I'll note that I proposed an alteration that has received zero responses that I think would solve all those concerns:

https://forum.dlang.org/post/r6kvm4$1vq5$1@digitalmars.com

> 
> But be careful, you may talk me into disallowing these cases, too :-/
> 

If you did, it would at LEAST be reasonable! At least the rule would be consistent. So I would be fine with it! As Adam says, there is no rhyme or reason for this one rule vs. the allowances for other code, so there's no predictability as to when D might somehow decide what you did was not correct.

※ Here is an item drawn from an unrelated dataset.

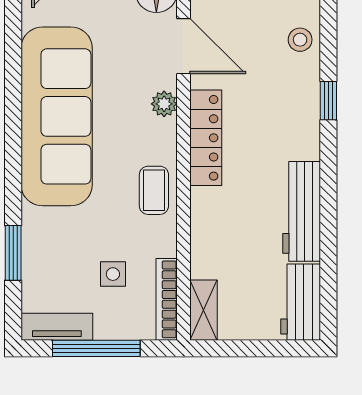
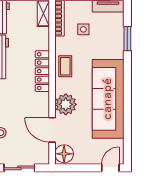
plant: (164, 104) -> (66, 104), width x1.87, depth x1.87
locker: (206, 138) -> (42, 71), moved

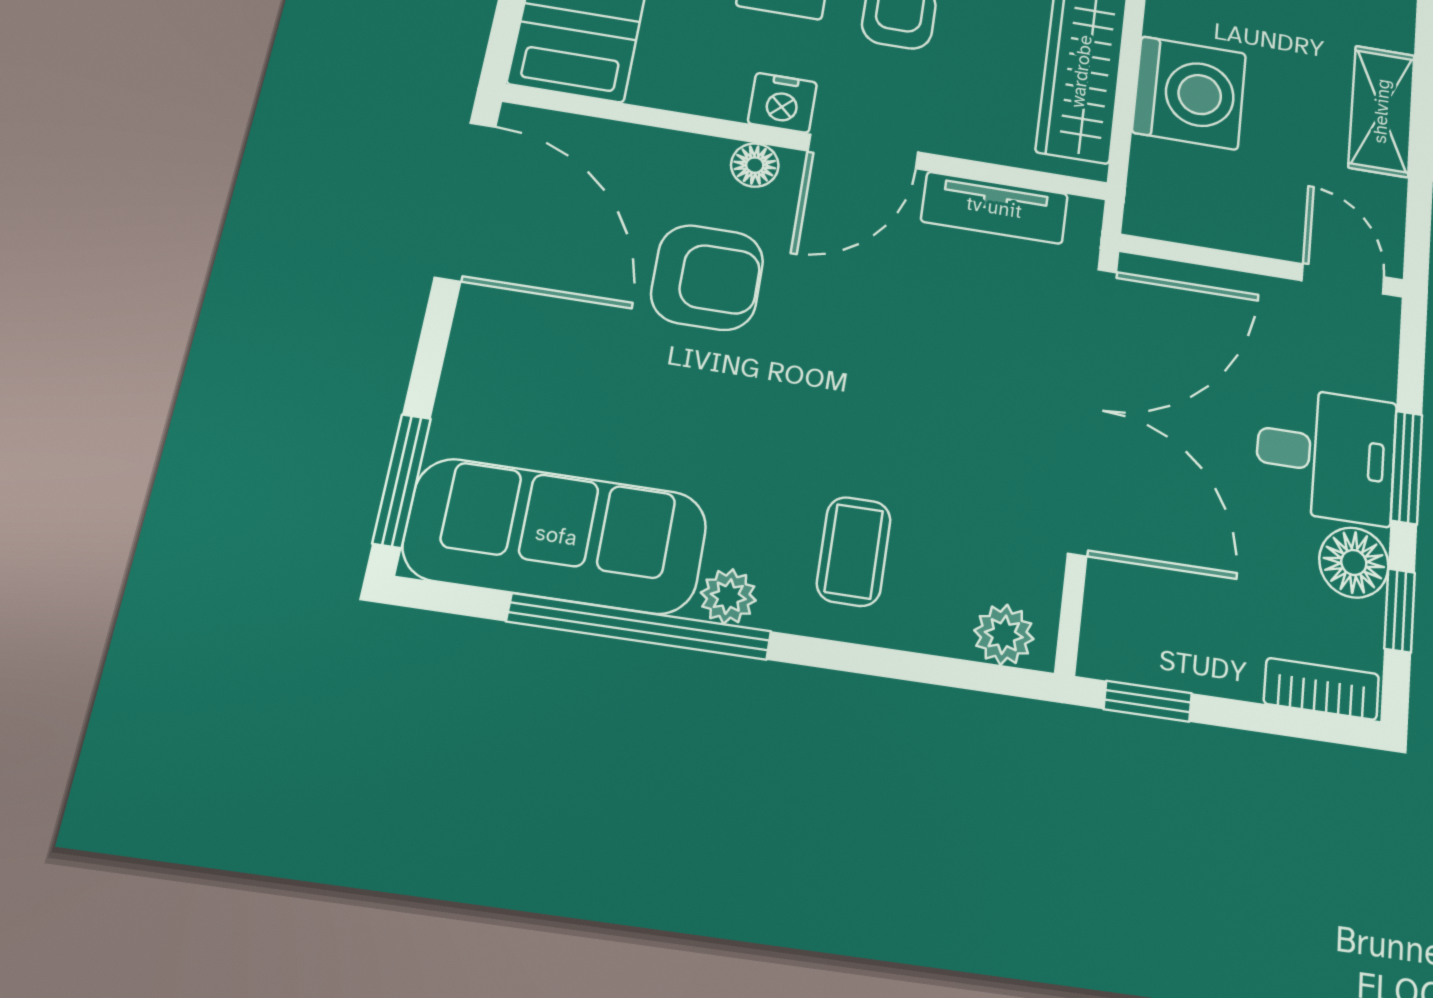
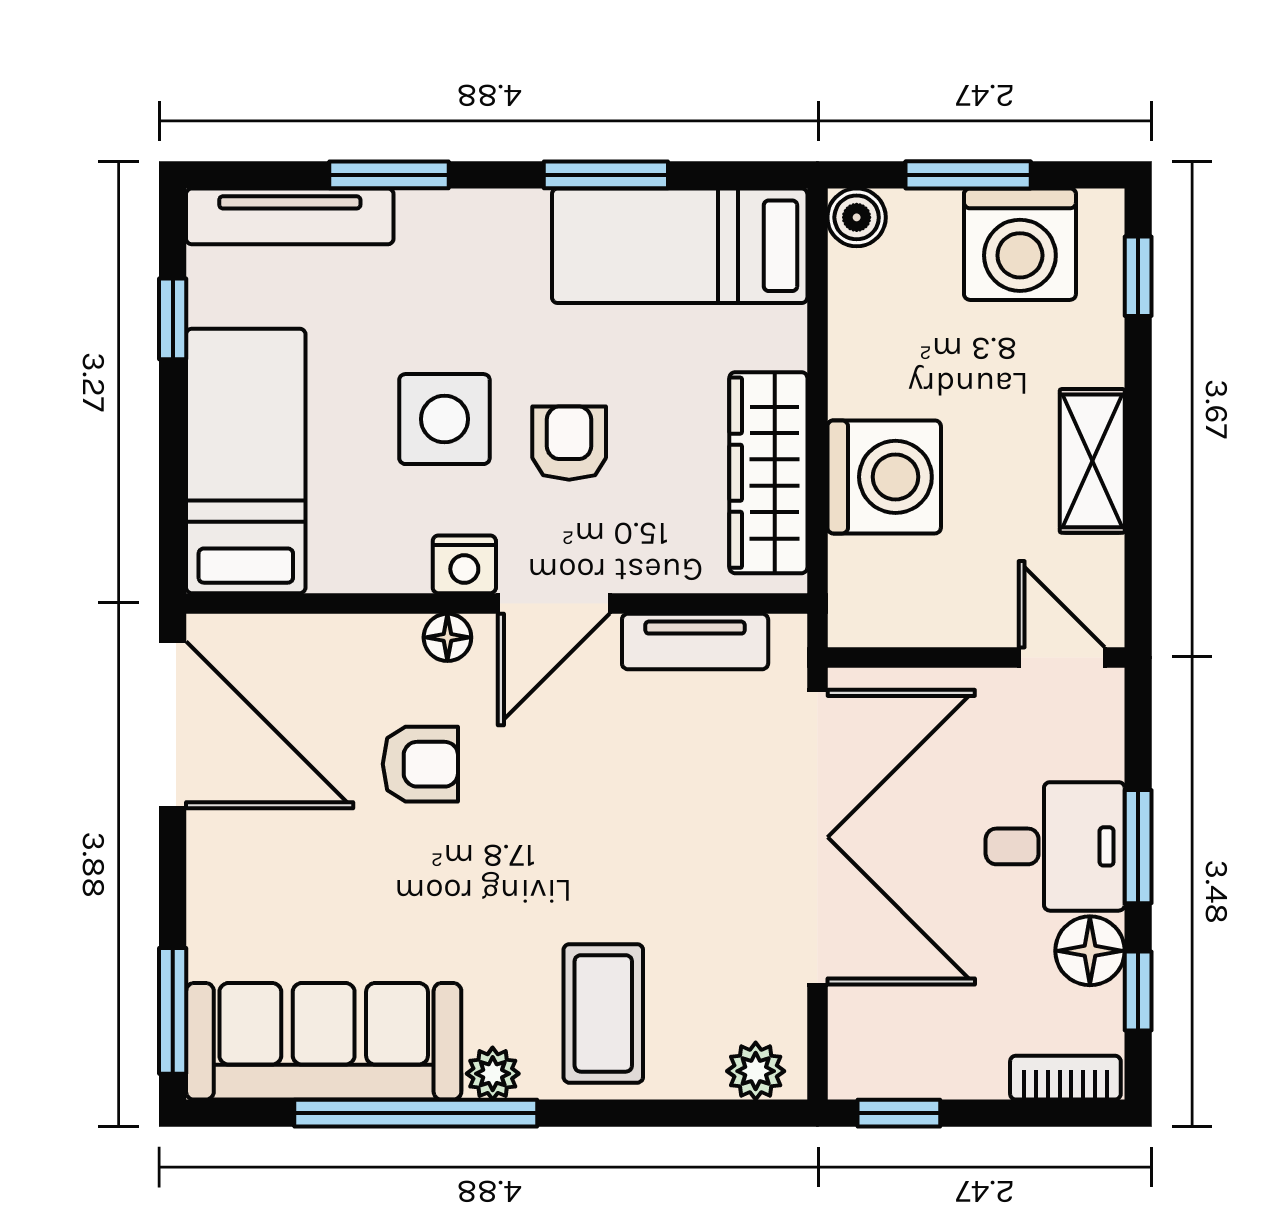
armchair: (707, 277) -> (420, 764), width x0.72, depth x0.72
coffee table: (854, 551) -> (603, 1013), width x1.36, depth x1.30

Ruling by whim is not as understandable as providing clear and consistent rules to base changes on.

-Steve
April 16, 2020
On 14.04.20 22:10, Walter Bright wrote:
> On 4/14/2020 6:34 AM, Adam D. Ruppe wrote:
>> Indeed, but isn't that what @safe is for? There should be a way do it intentionally, to tell the compiler "trust me". That's my main point with this thread - D is being overbearing now.
>>
>> "Copy the pointer to that array please, D."
> 
> 
> So, Adam, how do you feel about:
> 
>    @system int* pumpkin(int i) { return &i);
> 
> Timon says that should be an error.

That's actually not what I said. I said I would not be opposed to it being an error.